Listings of boxed layout items:
--
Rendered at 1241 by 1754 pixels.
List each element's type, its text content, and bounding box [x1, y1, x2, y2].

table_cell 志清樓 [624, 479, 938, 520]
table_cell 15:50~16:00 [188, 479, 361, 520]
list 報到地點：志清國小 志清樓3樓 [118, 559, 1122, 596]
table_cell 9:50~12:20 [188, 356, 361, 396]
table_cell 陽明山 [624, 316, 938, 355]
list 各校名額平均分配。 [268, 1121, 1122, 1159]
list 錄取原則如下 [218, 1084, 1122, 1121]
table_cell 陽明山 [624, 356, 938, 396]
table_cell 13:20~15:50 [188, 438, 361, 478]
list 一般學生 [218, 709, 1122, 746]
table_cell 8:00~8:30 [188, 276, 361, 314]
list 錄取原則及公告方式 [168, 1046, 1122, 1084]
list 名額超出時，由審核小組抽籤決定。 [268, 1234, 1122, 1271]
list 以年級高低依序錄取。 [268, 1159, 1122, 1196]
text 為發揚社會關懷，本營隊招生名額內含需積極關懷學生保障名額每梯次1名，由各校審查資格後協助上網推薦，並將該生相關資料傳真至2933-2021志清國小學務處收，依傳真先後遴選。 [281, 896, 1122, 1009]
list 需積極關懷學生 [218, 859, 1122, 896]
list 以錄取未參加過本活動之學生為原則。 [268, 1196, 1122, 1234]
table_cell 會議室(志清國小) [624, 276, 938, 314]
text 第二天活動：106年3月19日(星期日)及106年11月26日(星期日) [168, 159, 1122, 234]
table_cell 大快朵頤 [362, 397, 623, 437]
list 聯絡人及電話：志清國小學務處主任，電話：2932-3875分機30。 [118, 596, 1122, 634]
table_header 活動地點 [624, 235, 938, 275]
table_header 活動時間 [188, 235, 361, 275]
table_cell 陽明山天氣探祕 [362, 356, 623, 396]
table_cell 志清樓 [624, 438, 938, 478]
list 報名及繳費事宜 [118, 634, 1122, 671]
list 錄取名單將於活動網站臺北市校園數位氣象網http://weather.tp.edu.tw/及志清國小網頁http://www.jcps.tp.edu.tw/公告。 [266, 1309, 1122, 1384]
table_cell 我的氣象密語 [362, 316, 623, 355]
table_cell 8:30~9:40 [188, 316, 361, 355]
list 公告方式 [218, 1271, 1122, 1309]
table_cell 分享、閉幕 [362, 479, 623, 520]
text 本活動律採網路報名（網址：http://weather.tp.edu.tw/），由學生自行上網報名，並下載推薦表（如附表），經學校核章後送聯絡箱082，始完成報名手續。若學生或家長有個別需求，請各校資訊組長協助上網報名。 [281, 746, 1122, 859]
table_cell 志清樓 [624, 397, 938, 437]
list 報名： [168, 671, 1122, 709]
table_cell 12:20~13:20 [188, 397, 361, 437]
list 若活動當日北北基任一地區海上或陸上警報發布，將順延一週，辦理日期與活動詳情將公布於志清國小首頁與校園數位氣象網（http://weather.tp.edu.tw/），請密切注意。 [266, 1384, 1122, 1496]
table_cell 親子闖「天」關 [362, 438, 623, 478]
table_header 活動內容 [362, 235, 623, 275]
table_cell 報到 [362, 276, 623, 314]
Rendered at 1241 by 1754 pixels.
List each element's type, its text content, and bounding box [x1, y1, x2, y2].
--
Goal: Please print every line of the records above again, character for character.

Solution to this exercise:
Rendered at 1241 by 1754 pixels.
List each element's type, its text content, and bounding box [x1, y1, x2, y2].

table_cell 志清樓 [624, 479, 938, 520]
table_cell 15:50~16:00 [188, 479, 361, 520]
list 報到地點：志清國小 志清樓3樓 [118, 559, 1122, 596]
table_cell 9:50~12:20 [188, 356, 361, 396]
table_cell 陽明山 [624, 316, 938, 355]
list 各校名額平均分配。 [268, 1121, 1122, 1159]
list 錄取原則如下 [218, 1084, 1122, 1121]
table_cell 陽明山 [624, 356, 938, 396]
table_cell 13:20~15:50 [188, 438, 361, 478]
list 一般學生 [218, 709, 1122, 746]
table_cell 8:00~8:30 [188, 276, 361, 314]
list 錄取原則及公告方式 [168, 1046, 1122, 1084]
list 名額超出時，由審核小組抽籤決定。 [268, 1234, 1122, 1271]
list 以年級高低依序錄取。 [268, 1159, 1122, 1196]
text 為發揚社會關懷，本營隊招生名額內含需積極關懷學生保障名額每梯次1名，由各校審查資格後協助上網推薦，並將該生相關資料傳真至2933-2021志清國小學務處收，依傳真先後遴選。 [281, 896, 1122, 1009]
list 需積極關懷學生 [218, 859, 1122, 896]
list 以錄取未參加過本活動之學生為原則。 [268, 1196, 1122, 1234]
table_cell 會議室(志清國小) [624, 276, 938, 314]
text 第二天活動：106年3月19日(星期日)及106年11月26日(星期日) [168, 159, 1122, 234]
table_cell 大快朵頤 [362, 397, 623, 437]
list 聯絡人及電話：志清國小學務處主任，電話：2932-3875分機30。 [118, 596, 1122, 634]
table_header 活動地點 [624, 235, 938, 275]
table_header 活動時間 [188, 235, 361, 275]
table_cell 陽明山天氣探祕 [362, 356, 623, 396]
table_cell 志清樓 [624, 438, 938, 478]
list 報名及繳費事宜 [118, 634, 1122, 671]
list 錄取名單將於活動網站臺北市校園數位氣象網http://weather.tp.edu.tw/及志清國小網頁http://www.jcps.tp.edu.tw/公告。 [266, 1309, 1122, 1384]
table_cell 我的氣象密語 [362, 316, 623, 355]
table_cell 8:30~9:40 [188, 316, 361, 355]
list 公告方式 [218, 1271, 1122, 1309]
table_cell 分享、閉幕 [362, 479, 623, 520]
text 本活動律採網路報名（網址：http://weather.tp.edu.tw/），由學生自行上網報名，並下載推薦表（如附表），經學校核章後送聯絡箱082，始完成報名手續。若學生或家長有個別需求，請各校資訊組長協助上網報名。 [281, 746, 1122, 859]
table_cell 志清樓 [624, 397, 938, 437]
list 報名： [168, 671, 1122, 709]
table_cell 12:20~13:20 [188, 397, 361, 437]
list 若活動當日北北基任一地區海上或陸上警報發布，將順延一週，辦理日期與活動詳情將公布於志清國小首頁與校園數位氣象網（http://weather.tp.edu.tw/），請密切注意。 [266, 1384, 1122, 1496]
table_cell 親子闖「天」關 [362, 438, 623, 478]
table_header 活動內容 [362, 235, 623, 275]
table_cell 報到 [362, 276, 623, 314]
Rendered at 1241 by 1754 pixels.
List each element's type, its text content, and bounding box [x1, y1, x2, y2].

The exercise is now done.